I don't really accept the idea that political fragmentation is good for progress which shows up in a lot of analysis of why Europe pulled ahead of China technologically. It's true that political fragmentation creates more room for innovation, but political centralization also has important benefits; it means fewer trade barriers, less resources squandered or destroyed in war, and more coordination. And in the case of why Europe pulled ahead of China, I think that was a historically contingent event and history could probably have easily turned out differently, and insofar as geographical factors contributed to the OTL outcome, Europe being harder for a single political entity to conquer wasn't the only one and might not have been the most important. Just breaking up China into a bunch of different competing states is pretty much my least favorite way to set up a "China has a scientific-industrial revolution first" scenario.
We should return to our old Pagan culture and religion, as a better way to preserve the environment and fight for social justice.
One of my controversial opinions about history is kind of the opposite: I think Christianity may have been an important cultural precondition for modern science and liberalism. Christianity was an important source of ideas like "God doesn't like privileged people better, in fact it's harder for them to please Him and they have extra obligations to help their less fortunate brethren," and "revenge and pride are bad motivations," and "being able to casually demand sexual favors from people shouldn't be treated as a natural perk of being a high-status man" and "nature is a single unified system with consistent rules, not a mess of arbitrary actions by a thousand different gods and spirits." I'm not going to say it was
the source of those ideas, because those ideas existed before it and elsewhere, but I think it gave them a big boost and benefited Western civilization and ultimately humanity as a whole by doing so. To be fair, I think there was a big cost to that; "paganism" was much more accepting of religious diversity and I think in that way "paganism" was much better than Christianity (and Islam), so I think Christianity was
at best very much a "two steps forward, one step back" trade. I suspect Christianity is close to the source of
why the West is weird, and ... the author of that essay speculates about how the psychological weirdness of Westerners might make us deficient, but I have kind of the opposite perspective, I think the psychological atypicality of Westerners is strongly connected to Western culture's material and moral strengths (I guess that's another controversial opinion about history that I have).

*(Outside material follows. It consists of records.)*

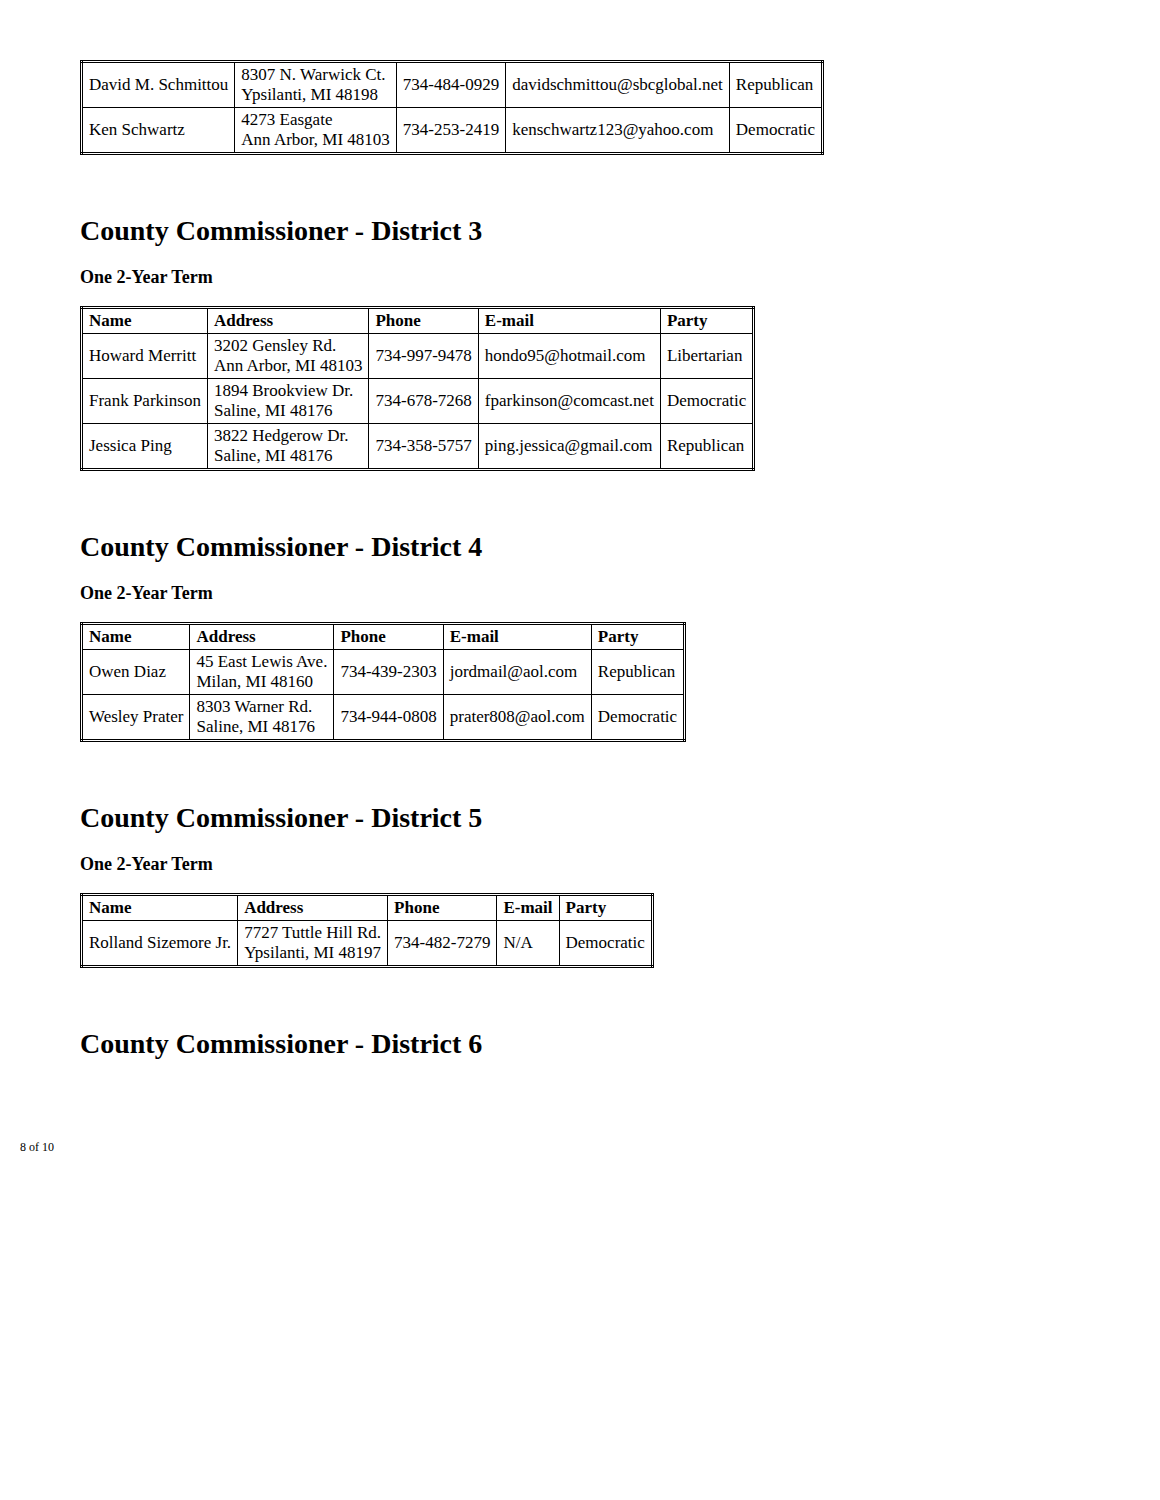| David M. Schmittou | 8307 N. Warwick Ct. Ypsilanti, MI 48198 | 734-484-0929 | davidschmittou@sbcglobal.net | Republican |
| Ken Schwartz | 4273 Easgate Ann Arbor, MI 48103 | 734-253-2419 | kenschwartz123@yahoo.com | Democratic |
County Commissioner - District 3
One 2-Year Term
| Name | Address | Phone | E-mail | Party |
| --- | --- | --- | --- | --- |
| Howard Merritt | 3202 Gensley Rd. Ann Arbor, MI 48103 | 734-997-9478 | hondo95@hotmail.com | Libertarian |
| Frank Parkinson | 1894 Brookview Dr. Saline, MI 48176 | 734-678-7268 | fparkinson@comcast.net | Democratic |
| Jessica Ping | 3822 Hedgerow Dr. Saline, MI 48176 | 734-358-5757 | ping.jessica@gmail.com | Republican |
County Commissioner - District 4
One 2-Year Term
| Name | Address | Phone | E-mail | Party |
| --- | --- | --- | --- | --- |
| Owen Diaz | 45 East Lewis Ave. Milan, MI 48160 | 734-439-2303 | jordmail@aol.com | Republican |
| Wesley Prater | 8303 Warner Rd. Saline, MI 48176 | 734-944-0808 | prater808@aol.com | Democratic |
County Commissioner - District 5
One 2-Year Term
| Name | Address | Phone | E-mail | Party |
| --- | --- | --- | --- | --- |
| Rolland Sizemore Jr. | 7727 Tuttle Hill Rd. Ypsilanti, MI 48197 | 734-482-7279 | N/A | Democratic |
County Commissioner - District 6
8 of 10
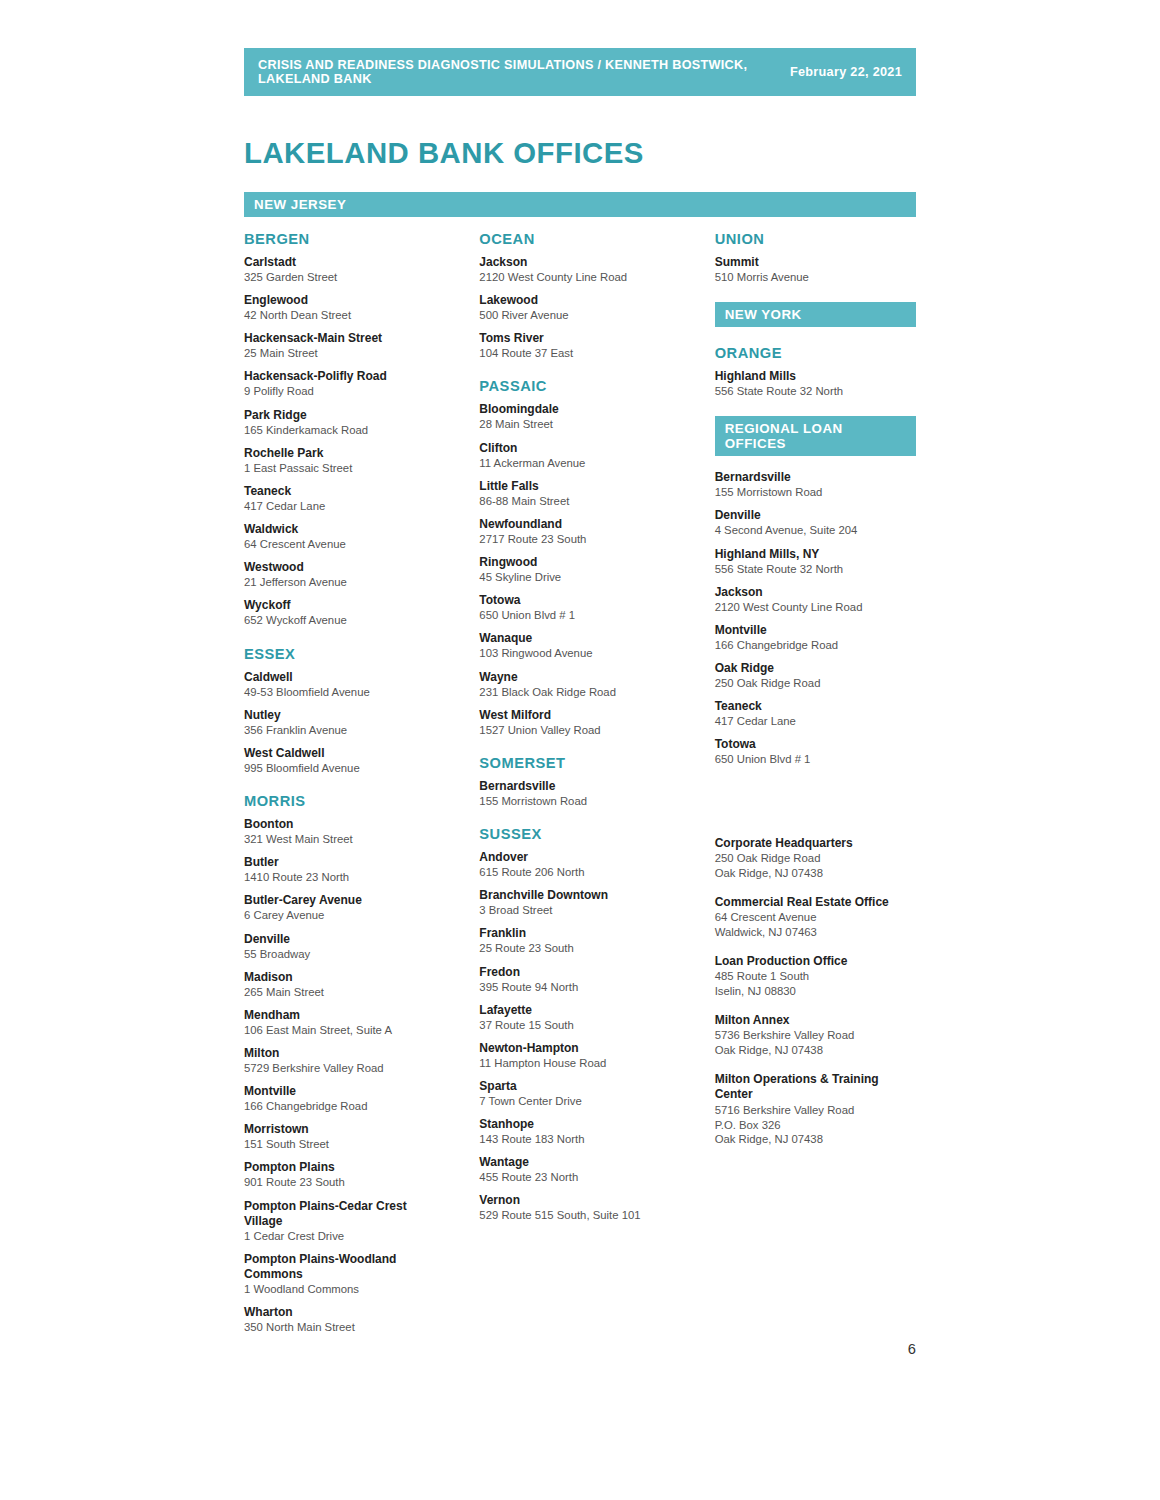Crisis and Readiness Diagnostic Simulations / Kenneth Bostwick, Lakeland Bank February 22, 2021
LAKELAND BANK OFFICES
NEW JERSEY
BERGEN
Carlstadt 325 Garden Street
Englewood 42 North Dean Street
Hackensack-Main Street 25 Main Street
Hackensack-Polifly Road 9 Polifly Road
Park Ridge 165 Kinderkamack Road
Rochelle Park 1 East Passaic Street
Teaneck 417 Cedar Lane
Waldwick 64 Crescent Avenue
Westwood 21 Jefferson Avenue
Wyckoff 652 Wyckoff Avenue
ESSEX
Caldwell 49-53 Bloomfield Avenue
Nutley 356 Franklin Avenue
West Caldwell 995 Bloomfield Avenue
MORRIS
Boonton 321 West Main Street
Butler 1410 Route 23 North
Butler-Carey Avenue 6 Carey Avenue
Denville 55 Broadway
Madison 265 Main Street
Mendham 106 East Main Street, Suite A
Milton 5729 Berkshire Valley Road
Montville 166 Changebridge Road
Morristown 151 South Street
Pompton Plains 901 Route 23 South
Pompton Plains-Cedar Crest Village 1 Cedar Crest Drive
Pompton Plains-Woodland Commons 1 Woodland Commons
Wharton 350 North Main Street
OCEAN
Jackson 2120 West County Line Road
Lakewood 500 River Avenue
Toms River 104 Route 37 East
PASSAIC
Bloomingdale 28 Main Street
Clifton 11 Ackerman Avenue
Little Falls 86-88 Main Street
Newfoundland 2717 Route 23 South
Ringwood 45 Skyline Drive
Totowa 650 Union Blvd # 1
Wanaque 103 Ringwood Avenue
Wayne 231 Black Oak Ridge Road
West Milford 1527 Union Valley Road
SOMERSET
Bernardsville 155 Morristown Road
SUSSEX
Andover 615 Route 206 North
Branchville Downtown 3 Broad Street
Franklin 25 Route 23 South
Fredon 395 Route 94 North
Lafayette 37 Route 15 South
Newton-Hampton 11 Hampton House Road
Sparta 7 Town Center Drive
Stanhope 143 Route 183 North
Wantage 455 Route 23 North
Vernon 529 Route 515 South, Suite 101
UNION
Summit 510 Morris Avenue
NEW YORK
ORANGE
Highland Mills 556 State Route 32 North
REGIONAL LOAN OFFICES
Bernardsville 155 Morristown Road
Denville 4 Second Avenue, Suite 204
Highland Mills, NY 556 State Route 32 North
Jackson 2120 West County Line Road
Montville 166 Changebridge Road
Oak Ridge 250 Oak Ridge Road
Teaneck 417 Cedar Lane
Totowa 650 Union Blvd # 1
Corporate Headquarters 250 Oak Ridge Road Oak Ridge, NJ 07438
Commercial Real Estate Office 64 Crescent Avenue Waldwick, NJ 07463
Loan Production Office 485 Route 1 South Iselin, NJ 08830
Milton Annex 5736 Berkshire Valley Road Oak Ridge, NJ 07438
Milton Operations & Training Center 5716 Berkshire Valley Road P.O. Box 326 Oak Ridge, NJ 07438
6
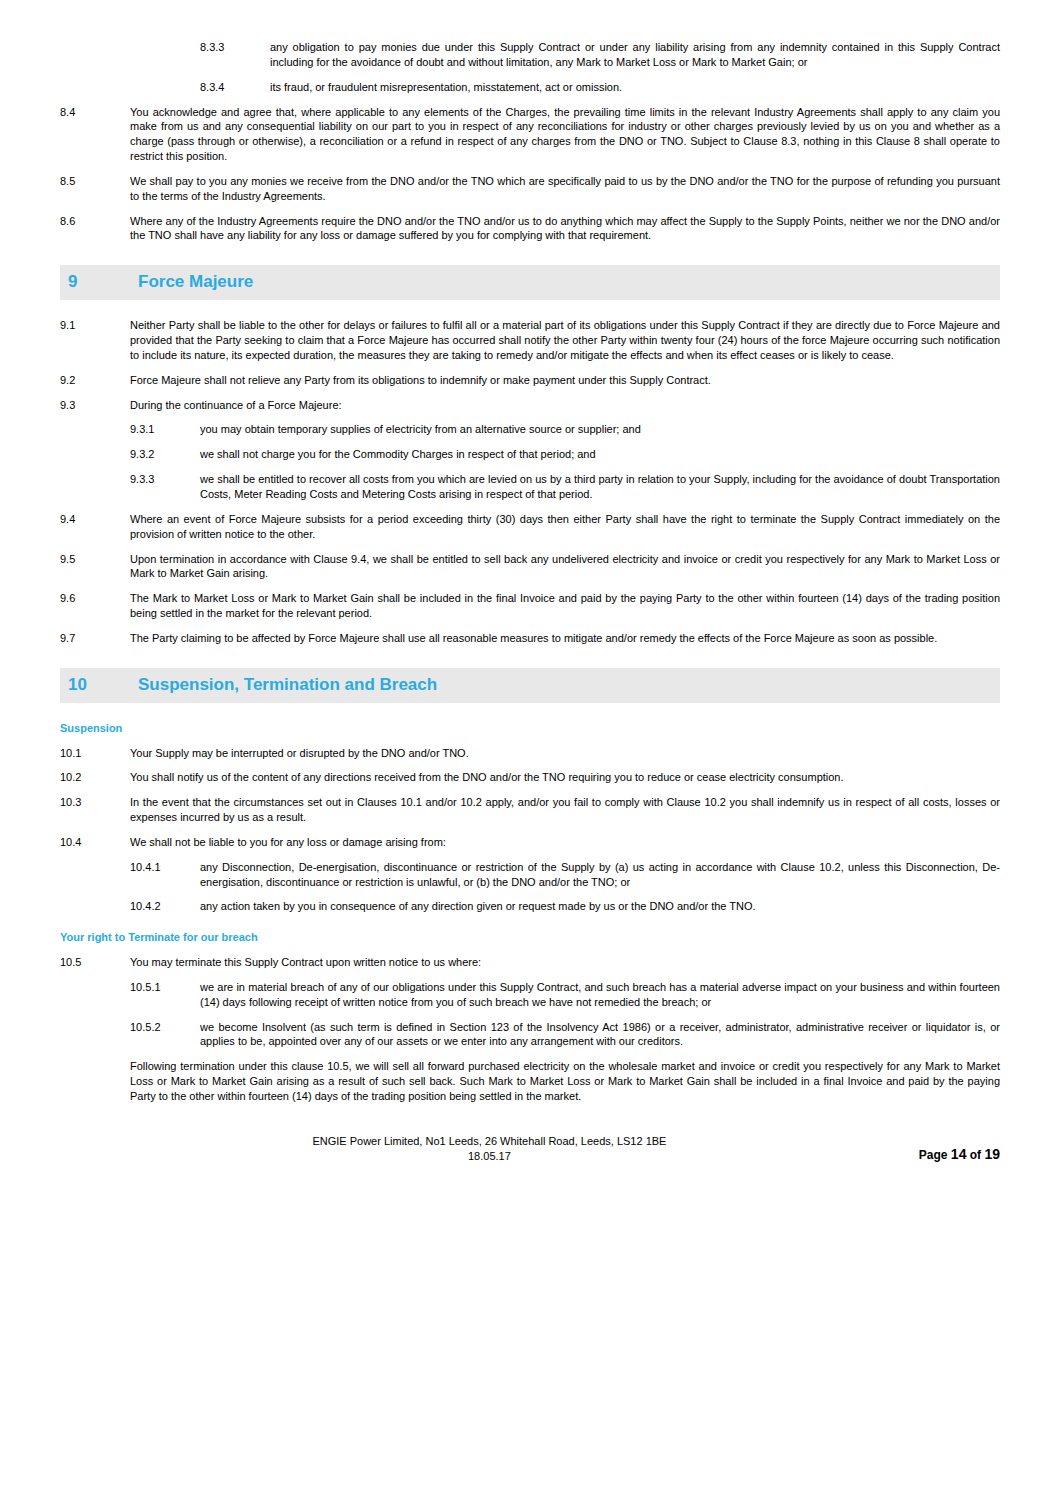8.3.3
any obligation to pay monies due under this Supply Contract or under any liability arising from any indemnity contained in this Supply Contract including for the avoidance of doubt and without limitation, any Mark to Market Loss or Mark to Market Gain; or
8.3.4
its fraud, or fraudulent misrepresentation, misstatement, act or omission.
8.4
You acknowledge and agree that, where applicable to any elements of the Charges, the prevailing time limits in the relevant Industry Agreements shall apply to any claim you make from us and any consequential liability on our part to you in respect of any reconciliations for industry or other charges previously levied by us on you and whether as a charge (pass through or otherwise), a reconciliation or a refund in respect of any charges from the DNO or TNO. Subject to Clause 8.3, nothing in this Clause 8 shall operate to restrict this position.
8.5
We shall pay to you any monies we receive from the DNO and/or the TNO which are specifically paid to us by the DNO and/or the TNO for the purpose of refunding you pursuant to the terms of the Industry Agreements.
8.6
Where any of the Industry Agreements require the DNO and/or the TNO and/or us to do anything which may affect the Supply to the Supply Points, neither we nor the DNO and/or the TNO shall have any liability for any loss or damage suffered by you for complying with that requirement.
9 Force Majeure
9.1
Neither Party shall be liable to the other for delays or failures to fulfil all or a material part of its obligations under this Supply Contract if they are directly due to Force Majeure and provided that the Party seeking to claim that a Force Majeure has occurred shall notify the other Party within twenty four (24) hours of the force Majeure occurring such notification to include its nature, its expected duration, the measures they are taking to remedy and/or mitigate the effects and when its effect ceases or is likely to cease.
9.2
Force Majeure shall not relieve any Party from its obligations to indemnify or make payment under this Supply Contract.
9.3
During the continuance of a Force Majeure:
9.3.1
you may obtain temporary supplies of electricity from an alternative source or supplier; and
9.3.2
we shall not charge you for the Commodity Charges in respect of that period; and
9.3.3
we shall be entitled to recover all costs from you which are levied on us by a third party in relation to your Supply, including for the avoidance of doubt Transportation Costs, Meter Reading Costs and Metering Costs arising in respect of that period.
9.4
Where an event of Force Majeure subsists for a period exceeding thirty (30) days then either Party shall have the right to terminate the Supply Contract immediately on the provision of written notice to the other.
9.5
Upon termination in accordance with Clause 9.4, we shall be entitled to sell back any undelivered electricity and invoice or credit you respectively for any Mark to Market Loss or Mark to Market Gain arising.
9.6
The Mark to Market Loss or Mark to Market Gain shall be included in the final Invoice and paid by the paying Party to the other within fourteen (14) days of the trading position being settled in the market for the relevant period.
9.7
The Party claiming to be affected by Force Majeure shall use all reasonable measures to mitigate and/or remedy the effects of the Force Majeure as soon as possible.
10 Suspension, Termination and Breach
Suspension
10.1
Your Supply may be interrupted or disrupted by the DNO and/or TNO.
10.2
You shall notify us of the content of any directions received from the DNO and/or the TNO requiring you to reduce or cease electricity consumption.
10.3
In the event that the circumstances set out in Clauses 10.1 and/or 10.2 apply, and/or you fail to comply with Clause 10.2 you shall indemnify us in respect of all costs, losses or expenses incurred by us as a result.
10.4
We shall not be liable to you for any loss or damage arising from:
10.4.1
any Disconnection, De-energisation, discontinuance or restriction of the Supply by (a) us acting in accordance with Clause 10.2, unless this Disconnection, De-energisation, discontinuance or restriction is unlawful, or (b) the DNO and/or the TNO; or
10.4.2
any action taken by you in consequence of any direction given or request made by us or the DNO and/or the TNO.
Your right to Terminate for our breach
10.5
You may terminate this Supply Contract upon written notice to us where:
10.5.1
we are in material breach of any of our obligations under this Supply Contract, and such breach has a material adverse impact on your business and within fourteen (14) days following receipt of written notice from you of such breach we have not remedied the breach; or
10.5.2
we become Insolvent (as such term is defined in Section 123 of the Insolvency Act 1986) or a receiver, administrator, administrative receiver or liquidator is, or applies to be, appointed over any of our assets or we enter into any arrangement with our creditors.
Following termination under this clause 10.5, we will sell all forward purchased electricity on the wholesale market and invoice or credit you respectively for any Mark to Market Loss or Mark to Market Gain arising as a result of such sell back. Such Mark to Market Loss or Mark to Market Gain shall be included in a final Invoice and paid by the paying Party to the other within fourteen (14) days of the trading position being settled in the market.
ENGIE Power Limited, No1 Leeds, 26 Whitehall Road, Leeds, LS12 1BE
18.05.17
Page 14 of 19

I have an I guess probably controversial opinion that's downstream from this, which is that the people who think the Middle East's problems are because of Islam are not entirely wrong but at the same time are
exactly wrong. I think one source of the Middle East's problems is that Islam failed to break the pre-Christian culture in the Middle East the way Christianity did in Europe. I figure it had to do with Islam being a victim of its own early success in a way. Christianity spent a long time as a weird persecuted fringe movement, and movements like that often actually draw solidarity from being alienated from the surrounding society and seeing themselves as a tiny island of virtue in an ocean of sin, and then Christianity took over society from the bottom up, by organically moving itself and its weird fringe values toward the center of the Overton Window. Islam had a much shorter period as a weird persecuted fringe movement, and then quickly became "The Man" and shifted to taking over society from the top down, and that meant early Islam had much more incentive to make itself palatable to privileged people and accommodate their values and interests. You can see this in how, for instance, Christianity is more radical about having a sexual morality that's functionally a culture war weapon aimed at the historical default sexual privileges of high-status men.